ASSIGNED TASK:
Repeat every line of text in the entries below word for word, leaving out the pictures.

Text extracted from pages
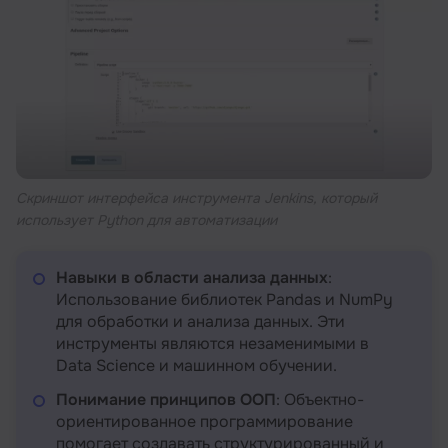
Скриншот интерфейса инструмента Jenkins, который
использует Python для автоматизации
Навыки в области анализа данных
:
Использование библиотек Pandas и NumPy
для обработки и анализа данных. Эти
инструменты являются незаменимыми в
Data Science и машинном обучении.
Понимание принципов ООП
: Объектно-
ориентированное программирование
помогает создавать структурированный и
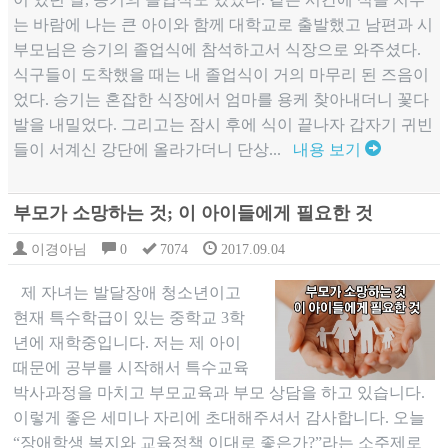
는 바람에 나는 큰 아이와 함께 대학교로 출발했고 남편과 시
부모님은 승기의 졸업식에 참석하고서 식장으로 와주셨다.
식구들이 도착했을 때는 내 졸업식이 거의 마무리 된 즈음이
었다. 승기는 혼잡한 식장에서 엄마를 용케 찾아내더니 꽃다
발을 내밀었다. 그리고는 잠시 후에 식이 끝나자 갑자기 귀빈
들이 서계신 강단에 올라가더니 단상...
내용 보기
부모가 소망하는 것; 이 아이들에게 필요한 것
이경아님
0
7074
2017.09.04
제 자녀는 발달장애 청소년이고
현재 특수학급이 있는 중학교 3학
년에 재학중입니다. 저는 제 아이
때문에 공부를 시작해서 특수교육
박사과정을 마치고 부모교육과 부모 상담을 하고 있습니다.
이렇게 좋은 세미나 자리에 초대해주셔서 감사합니다. 오늘
“장애학생 복지와 교육정책 이대로 좋은가?”라는 소주제로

RESULT:
Скриншот интерфейса инструмента Jenkins, который
использует Python для автоматизации
Навыки в области анализа данных
:
Использование библиотек Pandas и NumPy
для обработки и анализа данных. Эти
инструменты являются незаменимыми в
Data Science и машинном обучении.
Понимание принципов ООП
: Объектно-
ориентированное программирование
помогает создавать структурированный и
는 바람에 나는 큰 아이와 함께 대학교로 출발했고 남편과 시
부모님은 승기의 졸업식에 참석하고서 식장으로 와주셨다.
식구들이 도착했을 때는 내 졸업식이 거의 마무리 된 즈음이
었다. 승기는 혼잡한 식장에서 엄마를 용케 찾아내더니 꽃다
발을 내밀었다. 그리고는 잠시 후에 식이 끝나자 갑자기 귀빈
들이 서계신 강단에 올라가더니 단상...
내용 보기
부모가 소망하는 것; 이 아이들에게 필요한 것
이경아님
0
7074
2017.09.04
제 자녀는 발달장애 청소년이고
현재 특수학급이 있는 중학교 3학
년에 재학중입니다. 저는 제 아이
때문에 공부를 시작해서 특수교육
박사과정을 마치고 부모교육과 부모 상담을 하고 있습니다.
이렇게 좋은 세미나 자리에 초대해주셔서 감사합니다. 오늘
“장애학생 복지와 교육정책 이대로 좋은가?”라는 소주제로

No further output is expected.